Der Klassizismus
Leidenschaft wurde abgelöst von aufgeklärter Rationalität, Illusion von Pragmatismus und monumentale Pracht von bewusster Schlichtheit. Im europäischen Kontext besteht die Grundlage des Klassizimus (bzw. Neoklassizismus, wie er in manchen westeuropäischen Ländern auch bezeichnet wird) in der geradezu fieberhaften Bemühung, sich der Antike anzunähern, insbesondere dem antiken Griechenland, das als gesellschaftliches, künstlerisches und kulturelles Ideal galt. Das Bemühen um einen rein wissenschaftlichen Geschichtsansatz war von Anfang an beeinflusst durch den Romantismus von Künstlern und Architekten, was dazu führte, dass sich hinter schlichten klassizistischen Fassaden oftmals reich verzierte Innenräume verbergen, deren Pracht manchmal gar an Bauten des antiken Roms erinnert (hierzulande insbesondere das Schloss Kačina).
In Prag ist der Klassizismus insbesondere mit der Architektur von Wohnhäusern verbunden, die sowohl im Stadtzentrum (Platýz, Smetana-Ufer), als auch beispielsweise in der neu gegründeten Vorstadt Karlín entstanden, deren schachbrettartiger Grundriss direkt auf das Vorbild antiker Städte zurückgeht.
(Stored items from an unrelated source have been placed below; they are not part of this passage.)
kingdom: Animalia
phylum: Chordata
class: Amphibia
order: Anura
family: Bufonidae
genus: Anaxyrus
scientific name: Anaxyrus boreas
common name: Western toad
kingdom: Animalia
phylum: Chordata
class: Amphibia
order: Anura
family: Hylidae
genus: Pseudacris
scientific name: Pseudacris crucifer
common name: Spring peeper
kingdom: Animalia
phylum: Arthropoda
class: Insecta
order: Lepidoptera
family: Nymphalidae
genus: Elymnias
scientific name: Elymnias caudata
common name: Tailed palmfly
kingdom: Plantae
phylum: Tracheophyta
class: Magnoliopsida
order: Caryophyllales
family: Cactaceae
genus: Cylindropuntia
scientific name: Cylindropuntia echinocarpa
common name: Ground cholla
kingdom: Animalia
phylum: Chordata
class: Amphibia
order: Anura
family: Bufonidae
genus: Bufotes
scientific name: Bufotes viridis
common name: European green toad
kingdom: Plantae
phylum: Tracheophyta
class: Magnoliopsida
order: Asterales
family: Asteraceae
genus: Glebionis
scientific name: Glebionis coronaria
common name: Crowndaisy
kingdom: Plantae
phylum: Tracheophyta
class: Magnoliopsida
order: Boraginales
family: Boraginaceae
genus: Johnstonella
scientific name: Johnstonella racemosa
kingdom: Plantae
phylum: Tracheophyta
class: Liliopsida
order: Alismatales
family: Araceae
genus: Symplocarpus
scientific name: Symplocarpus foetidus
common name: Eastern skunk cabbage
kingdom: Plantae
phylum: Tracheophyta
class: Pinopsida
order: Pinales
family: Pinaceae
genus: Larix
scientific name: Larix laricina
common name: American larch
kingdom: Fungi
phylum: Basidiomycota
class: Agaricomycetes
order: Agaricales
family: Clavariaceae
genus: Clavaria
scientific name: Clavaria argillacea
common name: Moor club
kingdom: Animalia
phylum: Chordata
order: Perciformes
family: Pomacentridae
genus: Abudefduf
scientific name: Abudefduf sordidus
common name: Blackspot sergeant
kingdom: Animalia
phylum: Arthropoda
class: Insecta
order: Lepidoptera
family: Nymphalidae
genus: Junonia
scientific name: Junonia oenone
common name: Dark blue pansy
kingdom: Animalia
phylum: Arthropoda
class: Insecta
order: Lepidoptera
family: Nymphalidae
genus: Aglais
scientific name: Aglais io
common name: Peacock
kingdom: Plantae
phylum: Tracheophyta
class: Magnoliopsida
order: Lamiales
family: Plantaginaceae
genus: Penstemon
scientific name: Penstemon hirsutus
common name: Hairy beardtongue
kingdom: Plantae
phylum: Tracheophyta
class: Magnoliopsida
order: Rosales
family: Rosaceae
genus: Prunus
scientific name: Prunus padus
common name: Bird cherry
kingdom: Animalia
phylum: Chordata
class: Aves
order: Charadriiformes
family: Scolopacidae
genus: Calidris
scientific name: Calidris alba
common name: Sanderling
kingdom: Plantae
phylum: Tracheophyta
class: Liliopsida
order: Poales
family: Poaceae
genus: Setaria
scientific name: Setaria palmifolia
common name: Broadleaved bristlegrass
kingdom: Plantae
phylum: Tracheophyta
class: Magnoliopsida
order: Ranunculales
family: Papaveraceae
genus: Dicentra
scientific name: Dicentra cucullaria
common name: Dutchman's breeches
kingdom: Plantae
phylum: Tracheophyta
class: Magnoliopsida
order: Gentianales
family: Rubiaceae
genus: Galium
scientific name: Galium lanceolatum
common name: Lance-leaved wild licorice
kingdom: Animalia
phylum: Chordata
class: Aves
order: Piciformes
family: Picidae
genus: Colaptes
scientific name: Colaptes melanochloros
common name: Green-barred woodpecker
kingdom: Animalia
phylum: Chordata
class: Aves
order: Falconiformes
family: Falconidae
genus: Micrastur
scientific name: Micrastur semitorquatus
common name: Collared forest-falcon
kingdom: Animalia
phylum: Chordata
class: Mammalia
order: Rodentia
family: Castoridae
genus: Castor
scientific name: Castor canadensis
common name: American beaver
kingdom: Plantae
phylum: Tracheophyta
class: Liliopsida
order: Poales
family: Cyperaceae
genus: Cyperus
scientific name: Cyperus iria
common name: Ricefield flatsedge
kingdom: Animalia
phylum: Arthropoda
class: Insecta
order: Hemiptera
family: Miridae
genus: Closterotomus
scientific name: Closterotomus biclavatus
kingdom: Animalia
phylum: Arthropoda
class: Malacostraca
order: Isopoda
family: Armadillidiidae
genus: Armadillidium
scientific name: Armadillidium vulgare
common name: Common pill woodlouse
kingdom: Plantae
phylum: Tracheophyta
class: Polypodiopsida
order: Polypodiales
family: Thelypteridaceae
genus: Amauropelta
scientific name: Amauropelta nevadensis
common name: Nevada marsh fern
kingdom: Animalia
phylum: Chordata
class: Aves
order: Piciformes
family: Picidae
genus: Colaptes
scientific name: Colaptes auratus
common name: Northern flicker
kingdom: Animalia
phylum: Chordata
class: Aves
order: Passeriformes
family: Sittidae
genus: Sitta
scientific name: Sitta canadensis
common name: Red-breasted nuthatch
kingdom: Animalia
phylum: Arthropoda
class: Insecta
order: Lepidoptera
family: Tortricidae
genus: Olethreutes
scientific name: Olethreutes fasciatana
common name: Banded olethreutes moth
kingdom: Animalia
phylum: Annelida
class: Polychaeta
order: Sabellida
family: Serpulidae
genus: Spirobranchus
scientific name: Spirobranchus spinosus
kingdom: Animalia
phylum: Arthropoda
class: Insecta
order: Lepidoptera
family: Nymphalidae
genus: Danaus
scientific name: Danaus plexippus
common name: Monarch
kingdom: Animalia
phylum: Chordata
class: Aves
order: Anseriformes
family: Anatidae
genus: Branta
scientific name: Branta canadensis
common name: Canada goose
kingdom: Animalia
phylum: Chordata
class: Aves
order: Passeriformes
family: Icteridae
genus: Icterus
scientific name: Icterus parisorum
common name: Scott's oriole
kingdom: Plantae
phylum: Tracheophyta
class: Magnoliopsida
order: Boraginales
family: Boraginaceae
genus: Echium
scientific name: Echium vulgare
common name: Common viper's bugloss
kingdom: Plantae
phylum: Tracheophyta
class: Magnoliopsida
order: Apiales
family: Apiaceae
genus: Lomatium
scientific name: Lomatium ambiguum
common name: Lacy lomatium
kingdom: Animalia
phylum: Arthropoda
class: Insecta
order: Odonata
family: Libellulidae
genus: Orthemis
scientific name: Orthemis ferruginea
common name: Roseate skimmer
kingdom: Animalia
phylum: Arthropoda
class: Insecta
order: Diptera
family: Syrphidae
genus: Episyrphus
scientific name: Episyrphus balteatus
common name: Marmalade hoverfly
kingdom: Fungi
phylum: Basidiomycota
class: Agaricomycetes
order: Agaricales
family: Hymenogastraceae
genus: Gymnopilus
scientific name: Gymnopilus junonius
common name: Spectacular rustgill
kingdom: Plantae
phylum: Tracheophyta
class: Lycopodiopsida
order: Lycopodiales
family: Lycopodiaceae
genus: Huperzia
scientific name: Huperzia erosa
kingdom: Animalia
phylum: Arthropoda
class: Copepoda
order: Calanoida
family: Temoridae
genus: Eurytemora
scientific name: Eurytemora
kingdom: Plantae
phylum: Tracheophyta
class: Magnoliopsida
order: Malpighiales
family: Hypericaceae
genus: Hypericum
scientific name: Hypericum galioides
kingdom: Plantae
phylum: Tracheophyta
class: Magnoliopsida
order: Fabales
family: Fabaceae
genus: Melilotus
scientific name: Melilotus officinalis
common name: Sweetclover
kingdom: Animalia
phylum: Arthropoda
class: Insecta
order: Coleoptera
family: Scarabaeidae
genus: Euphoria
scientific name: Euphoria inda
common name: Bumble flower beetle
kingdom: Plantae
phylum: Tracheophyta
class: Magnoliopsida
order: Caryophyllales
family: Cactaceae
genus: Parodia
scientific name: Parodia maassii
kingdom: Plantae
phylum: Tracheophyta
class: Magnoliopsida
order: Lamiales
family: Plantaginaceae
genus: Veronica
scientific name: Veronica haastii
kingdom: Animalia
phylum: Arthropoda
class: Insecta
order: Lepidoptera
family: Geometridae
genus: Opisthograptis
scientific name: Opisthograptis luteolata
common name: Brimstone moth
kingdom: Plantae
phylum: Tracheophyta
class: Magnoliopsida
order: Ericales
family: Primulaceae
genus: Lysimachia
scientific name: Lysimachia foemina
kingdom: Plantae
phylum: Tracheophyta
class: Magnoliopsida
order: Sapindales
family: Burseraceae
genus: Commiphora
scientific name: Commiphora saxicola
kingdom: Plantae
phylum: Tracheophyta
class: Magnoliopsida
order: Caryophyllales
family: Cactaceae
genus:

Dem städtischen Charakter ordnen sich auch die vereinzelten Adelspalais unter, die bewusst in die Gebäudeblocks integriert sind und so an der „erhabenen Einförmigkeit“ gemäßigter, dabei aber äußerst eindrucksvoller
städtischer Prospekte (Palaiskomplex in der Hybernská-Straße, Palais Desfours in der Neustadt) teilhaben. Der Klassizismus brachte das wichtige Phänomen der öffentlichen Bauten nach Prag und nach Europa allgemein. Das Nostitz-Theater (Ständetheater), das im Jahr 1783 nach Plänen von Anton Haffenecker auf dem Altstädter Früchtemarkt erbaut wurde, zeigt freilich mit seiner dynamischen Portikus sehr gut, dass diese Bauten immer noch vom ausklingenden Barock beeinflusst waren. Die großzügige Hauptfassade des Neustädter Zollhauses (heute Haus "U Hybernů"), die Georg Fischer in den Jahren 1808-11 vor die frühbarocke Kirche der Unbefleckten Empfängnis der Jungfrau Maria setzte, ist dagegen, gleichsam als Echo der fast zeitgleich entstandenen Berliner Münze von Heinrich Gentz, ein bemerkenswerter Beleg des direkten Einflusses zeitgenössischer Trends auf die Prager Architektur. Eine andere Ebene der zeitgenössischen Architektur ist im Statthalter-Lustschloss (Místodržitelský letohrádek) im Prager Park Stromovka zu sehen, dessen Fassade Georg Fischer in den Jahren 1804-05 umbaute. Die auf die schlichte klassizistische Fassade aufgebrachten romantischen gotischen Formen stellen ein erstes und überraschend frühes Beispiel des Historismus in Prag dar, der die hiesige Architektur in der zweiten Hälfte des 19. Jahrhunderts beherrschte.